Era su voz la que escuchaba, lo podía sentir en mi interior, pero no veía
moverse sus labios. Sólo puedo hablar a través de la mente, continuó la voz. Me
sobresalté. Me levanté aterrado y contemplé con horror al mendigo. Tranquilo,
me dijo. Sólo tienes miedo de la sorpresa, pero en tu corazón anhelabas este
momento. Tenía razón. Aquello que estaba sucediendo, en realidad, me fascinaba.

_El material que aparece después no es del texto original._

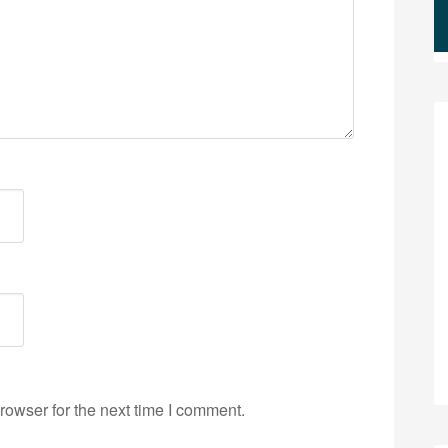
rowser for the next time I comment.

¿Quién eres? Le pregunté. Soy el oráculo, oí en mi cabeza. ¿Qué haces aquí? ¿De
dónde vienes? Insistí. Siéntate y te contaré mi historia. Durante más de una
hora estuve mirando al viejo a los ojos y él igual a mí, sin decir palabra
alguna, sin que la expresión calma de su rostro cambiara ni por un segundo. Varias
veces sentí ganas de correr, varias veces me sentí incrédulo y escéptico ante
lo que, a través de mi mente, me relataba. Estaba allí por una misión, me dijo.

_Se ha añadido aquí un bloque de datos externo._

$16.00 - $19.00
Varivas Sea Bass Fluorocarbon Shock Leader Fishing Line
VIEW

No había nacido. Simplemente un día apareció allí, con todo el conocimiento que
podía tener un ser humano, y con la capacidad de predecir el futuro. Venía, me
dijo, de un lugar que yo no podría entender, porque en la realidad en que
estábamos no había lenguaje para expresarlo. Cuando aparecía alguien en su
caseta y él sentía que esa persona estaba preparada para su verdad, iba y lo
decía, como lo había hecho conmigo. Pero a la mayoría de la gente la ignoraba,
y ellos también a él. Son pocos los preparados, me dijo. Jesús intentó llegar a
todos, y mira cómo terminó. Lo mal interpretaron de una forma brutal. Yo
asentí. Pensaba lo mismo, que Jesús había sido mal interpretado, y lo mismo
otros cuantos hombres de la historia que hablaron sobre la verdad. ¿Por qué
estás aquí? Le pregunté finalmente, ¿por qué en Tomé? Llegué a esta ciudad con
un amigo, hace ya mucho tiempo, me dijo. Un amigo poeta que se suicidó hace
algunos años. Decidí quedarme porque esta ciudad está más cerca del lugar de
donde vengo. Podría decir que aquí me siento como en casa. ¿Y vas a volver
algún día? Estoy allá, me dijo. Estoy allá y acá, constantemente. Ahora quiero
dormir, y la lluvia ya pasó. ¿Te volveré a ver? Le pregunté. Eso depende, me
dijo. Puede que mañana te obligues a creer que esto fue un sueño, puede que la
posibilidad de conocer tu futuro te asuste y no vuelvas más. ¿Tú ya sabes la
respuesta?...no volví a escuchar su voz después de aquella pregunta. Había
cerrado los ojos y se había dormido. Se veía tan humano durmiendo que al
instante dudé de todo lo que había sucedido. Efectivamente, la lluvia había
cesado. Me fui a casa y me acosté apenas llegué. Durante mucho tiempo dudé si
volver o no a aquel lugar para hablar con él. Pasaron al menos unos ocho meses
hasta que decidí volver. Pero cuando llegué al lugar, me encontré con que la
caseta no estaba. La habían sacado al construir en el terreno detrás ella unos
edificios de departamentos. Busqué en otros posibles lugares al viejo Oráculo,
pero no lo encontré más. La duda de si mi encuentro con él realmente había ocurrido
se incrementó con el tiempo hasta volverse casi una certeza; aquello no había
ocurrido. Tiempo después conocí a Paulina. Llevábamos un tiempo juntos cuando
me contó que ella sabía de antes que me iba a conocer y que nos íbamos a
enamorar. ¿Cómo lo supiste? Le pregunté. No quería decírmelo porque pensaba que
la tomaría por loca, pero insistí tanto que finalmente cedió. Me lo dijo un
mendigo que aseguraba ver el futuro.